*Exercise description:* Write out the lines starting at the one that holds "home mirror [81,137,133,160]" and ending with the final line of the data, exactly and with no others.

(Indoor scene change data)
# # # #

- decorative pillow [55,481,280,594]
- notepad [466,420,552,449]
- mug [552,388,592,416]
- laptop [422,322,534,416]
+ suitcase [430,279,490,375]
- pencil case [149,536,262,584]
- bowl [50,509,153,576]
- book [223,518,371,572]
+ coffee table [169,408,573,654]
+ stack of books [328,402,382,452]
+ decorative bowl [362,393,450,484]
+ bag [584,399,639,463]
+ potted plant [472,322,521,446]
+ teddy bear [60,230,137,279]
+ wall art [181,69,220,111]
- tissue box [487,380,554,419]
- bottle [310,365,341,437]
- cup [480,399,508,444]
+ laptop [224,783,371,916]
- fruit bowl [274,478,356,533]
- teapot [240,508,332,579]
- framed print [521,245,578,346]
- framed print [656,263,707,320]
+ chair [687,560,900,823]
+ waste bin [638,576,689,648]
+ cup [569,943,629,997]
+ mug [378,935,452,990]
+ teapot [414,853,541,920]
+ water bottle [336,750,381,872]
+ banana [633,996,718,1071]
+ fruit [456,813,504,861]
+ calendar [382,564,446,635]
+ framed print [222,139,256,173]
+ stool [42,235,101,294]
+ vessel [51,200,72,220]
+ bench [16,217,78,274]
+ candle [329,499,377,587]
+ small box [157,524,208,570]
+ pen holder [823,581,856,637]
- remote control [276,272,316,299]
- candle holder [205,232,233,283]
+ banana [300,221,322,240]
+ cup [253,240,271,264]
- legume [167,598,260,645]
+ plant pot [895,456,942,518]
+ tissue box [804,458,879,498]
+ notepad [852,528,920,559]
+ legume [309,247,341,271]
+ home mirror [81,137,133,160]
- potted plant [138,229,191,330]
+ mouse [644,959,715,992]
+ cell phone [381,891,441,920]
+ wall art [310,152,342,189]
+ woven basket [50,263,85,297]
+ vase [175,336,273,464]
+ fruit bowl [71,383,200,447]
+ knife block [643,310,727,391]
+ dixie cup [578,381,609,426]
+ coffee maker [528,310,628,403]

# # # #

*Answer to this problem:*
+ home mirror [81,137,133,160]
- potted plant [138,229,191,330]
+ mouse [644,959,715,992]
+ cell phone [381,891,441,920]
+ wall art [310,152,342,189]
+ woven basket [50,263,85,297]
+ vase [175,336,273,464]
+ fruit bowl [71,383,200,447]
+ knife block [643,310,727,391]
+ dixie cup [578,381,609,426]
+ coffee maker [528,310,628,403]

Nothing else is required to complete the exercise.